Work task. From the entries below, list each line with "太田境東線".

Records shown.
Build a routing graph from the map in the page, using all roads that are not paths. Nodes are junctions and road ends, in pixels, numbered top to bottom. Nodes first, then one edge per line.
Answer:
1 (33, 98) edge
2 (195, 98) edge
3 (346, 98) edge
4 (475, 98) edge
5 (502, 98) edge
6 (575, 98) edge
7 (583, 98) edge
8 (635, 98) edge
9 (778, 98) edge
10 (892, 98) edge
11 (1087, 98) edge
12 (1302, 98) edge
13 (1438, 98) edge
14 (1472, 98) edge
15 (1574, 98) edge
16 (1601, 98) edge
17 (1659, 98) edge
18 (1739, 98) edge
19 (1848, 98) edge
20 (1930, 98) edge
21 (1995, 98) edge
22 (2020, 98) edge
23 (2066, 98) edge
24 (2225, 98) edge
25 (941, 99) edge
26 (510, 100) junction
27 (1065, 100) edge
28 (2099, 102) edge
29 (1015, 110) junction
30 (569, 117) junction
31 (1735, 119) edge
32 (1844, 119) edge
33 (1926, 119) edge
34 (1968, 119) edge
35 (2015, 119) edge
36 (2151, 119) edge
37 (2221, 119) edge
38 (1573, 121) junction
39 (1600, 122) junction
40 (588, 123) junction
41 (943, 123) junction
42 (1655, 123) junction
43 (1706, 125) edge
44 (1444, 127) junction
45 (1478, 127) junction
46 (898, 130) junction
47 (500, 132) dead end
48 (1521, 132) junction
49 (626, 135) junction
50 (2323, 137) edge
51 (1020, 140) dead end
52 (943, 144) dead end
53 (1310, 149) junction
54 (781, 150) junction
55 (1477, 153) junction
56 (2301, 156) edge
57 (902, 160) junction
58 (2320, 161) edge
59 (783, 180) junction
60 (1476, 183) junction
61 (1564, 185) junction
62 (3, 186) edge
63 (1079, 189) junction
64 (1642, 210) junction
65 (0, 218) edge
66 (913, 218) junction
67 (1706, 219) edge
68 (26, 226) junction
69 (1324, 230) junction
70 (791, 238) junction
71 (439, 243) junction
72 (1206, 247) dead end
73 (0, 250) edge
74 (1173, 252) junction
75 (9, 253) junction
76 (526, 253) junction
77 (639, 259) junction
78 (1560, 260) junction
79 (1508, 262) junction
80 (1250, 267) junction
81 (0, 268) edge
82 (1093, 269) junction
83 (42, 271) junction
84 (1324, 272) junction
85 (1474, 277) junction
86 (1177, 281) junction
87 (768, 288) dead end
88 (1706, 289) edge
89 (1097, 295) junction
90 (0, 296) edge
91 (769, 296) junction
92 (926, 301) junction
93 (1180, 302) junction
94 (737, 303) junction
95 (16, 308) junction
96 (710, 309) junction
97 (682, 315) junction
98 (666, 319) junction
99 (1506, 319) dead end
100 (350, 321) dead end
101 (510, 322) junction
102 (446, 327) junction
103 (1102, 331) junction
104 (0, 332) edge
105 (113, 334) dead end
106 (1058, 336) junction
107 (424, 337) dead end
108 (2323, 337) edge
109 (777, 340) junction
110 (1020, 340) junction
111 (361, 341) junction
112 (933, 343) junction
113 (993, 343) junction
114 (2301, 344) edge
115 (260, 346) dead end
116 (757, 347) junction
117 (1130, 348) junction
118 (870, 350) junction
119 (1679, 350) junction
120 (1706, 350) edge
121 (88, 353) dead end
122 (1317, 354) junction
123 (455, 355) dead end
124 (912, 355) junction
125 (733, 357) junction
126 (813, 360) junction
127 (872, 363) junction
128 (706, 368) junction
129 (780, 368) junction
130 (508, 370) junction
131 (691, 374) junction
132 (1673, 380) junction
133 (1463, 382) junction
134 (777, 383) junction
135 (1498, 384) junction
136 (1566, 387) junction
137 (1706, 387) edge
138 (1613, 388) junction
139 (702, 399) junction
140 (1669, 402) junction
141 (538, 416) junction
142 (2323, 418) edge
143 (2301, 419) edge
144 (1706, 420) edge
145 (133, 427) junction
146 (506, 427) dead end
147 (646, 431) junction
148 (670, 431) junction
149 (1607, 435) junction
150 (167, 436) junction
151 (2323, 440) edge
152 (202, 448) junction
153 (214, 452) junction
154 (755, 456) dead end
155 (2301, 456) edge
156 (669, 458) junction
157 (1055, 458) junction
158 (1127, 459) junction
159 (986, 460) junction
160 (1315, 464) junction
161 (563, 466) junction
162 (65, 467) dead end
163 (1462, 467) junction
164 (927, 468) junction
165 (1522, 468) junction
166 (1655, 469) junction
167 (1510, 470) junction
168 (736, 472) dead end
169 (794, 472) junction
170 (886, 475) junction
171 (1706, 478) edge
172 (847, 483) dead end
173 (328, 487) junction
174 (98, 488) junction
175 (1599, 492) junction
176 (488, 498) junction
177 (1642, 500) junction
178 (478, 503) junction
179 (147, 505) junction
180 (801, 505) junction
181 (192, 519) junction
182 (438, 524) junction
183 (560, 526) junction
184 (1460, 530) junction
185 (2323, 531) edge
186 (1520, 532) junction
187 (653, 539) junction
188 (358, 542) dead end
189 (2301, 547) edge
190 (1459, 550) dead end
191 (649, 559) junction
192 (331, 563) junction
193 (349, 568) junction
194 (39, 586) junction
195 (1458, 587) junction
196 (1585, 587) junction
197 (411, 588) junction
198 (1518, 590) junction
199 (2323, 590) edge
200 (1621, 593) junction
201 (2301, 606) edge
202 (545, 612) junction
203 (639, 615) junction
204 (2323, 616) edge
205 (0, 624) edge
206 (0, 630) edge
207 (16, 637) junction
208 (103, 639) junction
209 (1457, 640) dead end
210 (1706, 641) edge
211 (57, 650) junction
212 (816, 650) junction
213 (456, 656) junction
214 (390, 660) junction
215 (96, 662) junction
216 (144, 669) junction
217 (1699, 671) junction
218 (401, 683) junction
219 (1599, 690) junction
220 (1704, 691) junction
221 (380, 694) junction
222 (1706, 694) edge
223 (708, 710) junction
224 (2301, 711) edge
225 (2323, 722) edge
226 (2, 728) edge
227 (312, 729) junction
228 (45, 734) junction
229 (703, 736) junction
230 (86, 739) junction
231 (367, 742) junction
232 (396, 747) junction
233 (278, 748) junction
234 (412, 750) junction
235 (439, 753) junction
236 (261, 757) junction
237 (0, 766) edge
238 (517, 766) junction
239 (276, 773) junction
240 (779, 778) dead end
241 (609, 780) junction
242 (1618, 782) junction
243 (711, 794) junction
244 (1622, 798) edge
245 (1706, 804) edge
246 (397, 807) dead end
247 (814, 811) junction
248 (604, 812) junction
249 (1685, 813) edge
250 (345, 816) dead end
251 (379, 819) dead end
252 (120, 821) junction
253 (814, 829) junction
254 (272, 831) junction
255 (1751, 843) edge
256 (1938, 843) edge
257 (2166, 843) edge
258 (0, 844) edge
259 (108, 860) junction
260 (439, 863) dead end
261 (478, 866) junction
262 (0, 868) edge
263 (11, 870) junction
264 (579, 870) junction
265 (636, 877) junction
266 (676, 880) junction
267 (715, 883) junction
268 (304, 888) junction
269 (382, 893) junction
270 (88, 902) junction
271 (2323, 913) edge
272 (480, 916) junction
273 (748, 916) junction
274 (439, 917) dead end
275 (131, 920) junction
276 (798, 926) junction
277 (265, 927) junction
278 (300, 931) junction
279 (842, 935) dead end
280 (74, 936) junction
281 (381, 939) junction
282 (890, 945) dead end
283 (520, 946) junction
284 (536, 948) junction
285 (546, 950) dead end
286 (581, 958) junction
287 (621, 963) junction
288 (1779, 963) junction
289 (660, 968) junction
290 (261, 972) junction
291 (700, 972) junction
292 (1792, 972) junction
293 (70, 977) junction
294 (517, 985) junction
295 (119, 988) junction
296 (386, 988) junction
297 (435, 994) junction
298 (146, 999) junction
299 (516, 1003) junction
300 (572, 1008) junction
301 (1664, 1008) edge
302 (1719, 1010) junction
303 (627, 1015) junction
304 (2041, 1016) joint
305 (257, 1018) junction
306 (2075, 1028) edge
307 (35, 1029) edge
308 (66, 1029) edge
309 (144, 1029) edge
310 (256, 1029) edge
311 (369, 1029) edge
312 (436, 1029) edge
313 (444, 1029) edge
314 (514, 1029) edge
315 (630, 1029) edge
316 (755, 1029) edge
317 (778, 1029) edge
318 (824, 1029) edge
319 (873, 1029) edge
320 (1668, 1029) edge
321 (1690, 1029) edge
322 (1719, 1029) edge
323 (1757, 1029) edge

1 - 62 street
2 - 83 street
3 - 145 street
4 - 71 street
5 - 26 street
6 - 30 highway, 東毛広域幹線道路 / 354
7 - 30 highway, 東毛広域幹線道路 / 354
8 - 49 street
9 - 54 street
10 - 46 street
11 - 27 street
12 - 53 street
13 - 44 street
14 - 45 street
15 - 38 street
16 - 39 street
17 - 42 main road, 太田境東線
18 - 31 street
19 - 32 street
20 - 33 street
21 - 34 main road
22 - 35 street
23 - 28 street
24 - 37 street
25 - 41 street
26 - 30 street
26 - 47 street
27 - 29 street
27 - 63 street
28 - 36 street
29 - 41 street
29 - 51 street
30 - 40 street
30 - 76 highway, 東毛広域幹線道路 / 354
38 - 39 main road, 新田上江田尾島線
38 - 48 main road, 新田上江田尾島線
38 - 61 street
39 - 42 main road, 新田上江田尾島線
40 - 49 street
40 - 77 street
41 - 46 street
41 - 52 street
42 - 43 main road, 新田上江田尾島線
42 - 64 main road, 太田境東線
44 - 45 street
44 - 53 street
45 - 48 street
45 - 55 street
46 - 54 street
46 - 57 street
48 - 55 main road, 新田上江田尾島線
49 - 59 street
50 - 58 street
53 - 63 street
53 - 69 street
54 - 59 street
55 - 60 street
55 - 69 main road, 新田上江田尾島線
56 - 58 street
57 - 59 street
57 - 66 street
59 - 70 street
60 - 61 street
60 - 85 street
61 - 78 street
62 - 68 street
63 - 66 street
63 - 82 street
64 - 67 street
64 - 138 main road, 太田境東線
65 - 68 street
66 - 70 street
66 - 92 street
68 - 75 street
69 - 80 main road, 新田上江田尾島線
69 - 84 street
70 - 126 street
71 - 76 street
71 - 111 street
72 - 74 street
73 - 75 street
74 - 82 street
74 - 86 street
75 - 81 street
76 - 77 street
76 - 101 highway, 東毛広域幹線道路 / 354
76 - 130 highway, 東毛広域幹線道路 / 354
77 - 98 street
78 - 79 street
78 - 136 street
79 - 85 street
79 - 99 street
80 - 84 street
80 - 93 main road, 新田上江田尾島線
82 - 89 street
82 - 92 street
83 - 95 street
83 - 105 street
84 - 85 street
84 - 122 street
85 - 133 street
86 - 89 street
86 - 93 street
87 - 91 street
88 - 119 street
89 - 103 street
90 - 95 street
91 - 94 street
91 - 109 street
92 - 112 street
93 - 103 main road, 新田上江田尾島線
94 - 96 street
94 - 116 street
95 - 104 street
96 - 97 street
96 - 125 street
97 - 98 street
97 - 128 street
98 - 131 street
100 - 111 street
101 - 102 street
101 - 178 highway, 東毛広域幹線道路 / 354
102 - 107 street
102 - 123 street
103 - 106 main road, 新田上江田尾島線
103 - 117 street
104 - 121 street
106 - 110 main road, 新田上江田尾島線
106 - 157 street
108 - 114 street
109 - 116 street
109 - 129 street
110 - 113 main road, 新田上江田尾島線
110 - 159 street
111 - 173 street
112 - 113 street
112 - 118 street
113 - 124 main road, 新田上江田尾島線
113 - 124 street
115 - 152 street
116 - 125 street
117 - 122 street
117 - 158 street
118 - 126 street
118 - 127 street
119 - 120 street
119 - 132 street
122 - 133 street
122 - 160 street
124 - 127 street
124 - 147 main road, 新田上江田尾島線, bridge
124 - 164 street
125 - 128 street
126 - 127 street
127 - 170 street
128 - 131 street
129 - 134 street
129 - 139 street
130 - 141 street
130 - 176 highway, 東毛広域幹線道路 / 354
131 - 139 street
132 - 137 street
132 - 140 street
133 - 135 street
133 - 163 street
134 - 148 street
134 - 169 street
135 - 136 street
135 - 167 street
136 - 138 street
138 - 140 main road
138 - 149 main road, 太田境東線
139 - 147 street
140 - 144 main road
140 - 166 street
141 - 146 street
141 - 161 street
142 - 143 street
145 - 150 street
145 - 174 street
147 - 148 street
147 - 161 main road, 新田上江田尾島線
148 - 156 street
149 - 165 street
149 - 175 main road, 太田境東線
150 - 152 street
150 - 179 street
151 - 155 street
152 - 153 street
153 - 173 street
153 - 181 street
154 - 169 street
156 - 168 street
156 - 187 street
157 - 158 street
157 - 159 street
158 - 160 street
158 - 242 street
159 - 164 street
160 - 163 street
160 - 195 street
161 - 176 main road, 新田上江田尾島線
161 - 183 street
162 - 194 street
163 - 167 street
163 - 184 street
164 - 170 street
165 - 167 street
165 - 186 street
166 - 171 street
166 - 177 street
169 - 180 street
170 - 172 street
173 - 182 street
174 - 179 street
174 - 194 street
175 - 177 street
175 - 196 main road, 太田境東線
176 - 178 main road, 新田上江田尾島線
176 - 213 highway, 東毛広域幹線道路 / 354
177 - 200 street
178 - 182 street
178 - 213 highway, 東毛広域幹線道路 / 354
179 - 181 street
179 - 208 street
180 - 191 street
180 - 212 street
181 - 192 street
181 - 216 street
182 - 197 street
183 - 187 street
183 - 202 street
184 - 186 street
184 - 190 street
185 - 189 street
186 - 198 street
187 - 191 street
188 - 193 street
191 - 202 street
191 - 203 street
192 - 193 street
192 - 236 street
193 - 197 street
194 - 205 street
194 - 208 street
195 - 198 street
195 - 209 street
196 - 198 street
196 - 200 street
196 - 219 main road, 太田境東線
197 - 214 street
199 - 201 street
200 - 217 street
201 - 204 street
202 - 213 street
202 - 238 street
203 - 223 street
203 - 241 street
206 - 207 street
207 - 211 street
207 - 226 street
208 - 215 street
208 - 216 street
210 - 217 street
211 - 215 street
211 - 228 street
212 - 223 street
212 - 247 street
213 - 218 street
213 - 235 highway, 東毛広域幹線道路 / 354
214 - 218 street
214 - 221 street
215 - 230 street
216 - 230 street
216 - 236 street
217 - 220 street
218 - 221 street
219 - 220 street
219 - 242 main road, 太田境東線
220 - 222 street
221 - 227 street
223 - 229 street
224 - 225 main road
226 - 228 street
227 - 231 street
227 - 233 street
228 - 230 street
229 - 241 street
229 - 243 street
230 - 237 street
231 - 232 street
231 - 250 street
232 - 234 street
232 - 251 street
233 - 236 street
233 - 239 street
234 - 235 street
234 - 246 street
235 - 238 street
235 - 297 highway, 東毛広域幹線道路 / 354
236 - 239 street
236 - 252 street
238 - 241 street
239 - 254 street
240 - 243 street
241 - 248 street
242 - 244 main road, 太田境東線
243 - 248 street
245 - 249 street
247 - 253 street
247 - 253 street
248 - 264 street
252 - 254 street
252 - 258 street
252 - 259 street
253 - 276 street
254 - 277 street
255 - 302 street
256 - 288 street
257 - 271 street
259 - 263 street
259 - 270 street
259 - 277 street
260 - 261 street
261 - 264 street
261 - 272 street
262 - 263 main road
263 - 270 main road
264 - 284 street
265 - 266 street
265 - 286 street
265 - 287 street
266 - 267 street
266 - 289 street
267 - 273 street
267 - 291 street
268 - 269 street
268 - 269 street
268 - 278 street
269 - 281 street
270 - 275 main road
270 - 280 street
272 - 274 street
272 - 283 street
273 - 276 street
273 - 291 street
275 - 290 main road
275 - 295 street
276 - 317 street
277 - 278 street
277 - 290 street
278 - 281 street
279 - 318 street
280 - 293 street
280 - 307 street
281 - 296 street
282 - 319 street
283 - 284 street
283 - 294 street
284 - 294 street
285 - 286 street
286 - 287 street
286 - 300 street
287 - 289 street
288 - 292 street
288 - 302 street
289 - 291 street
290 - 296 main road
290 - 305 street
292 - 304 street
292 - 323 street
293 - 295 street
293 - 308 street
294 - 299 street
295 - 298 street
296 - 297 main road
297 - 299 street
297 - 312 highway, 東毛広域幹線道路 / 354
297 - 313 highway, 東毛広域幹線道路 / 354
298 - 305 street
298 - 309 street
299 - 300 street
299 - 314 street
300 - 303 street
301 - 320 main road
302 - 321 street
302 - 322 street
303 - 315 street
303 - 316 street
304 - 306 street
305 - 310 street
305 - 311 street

Solution to the problem.
17 - 42 main road, 太田境東線
42 - 64 main road, 太田境東線
64 - 138 main road, 太田境東線
138 - 149 main road, 太田境東線
149 - 175 main road, 太田境東線
175 - 196 main road, 太田境東線
196 - 219 main road, 太田境東線
219 - 242 main road, 太田境東線
242 - 244 main road, 太田境東線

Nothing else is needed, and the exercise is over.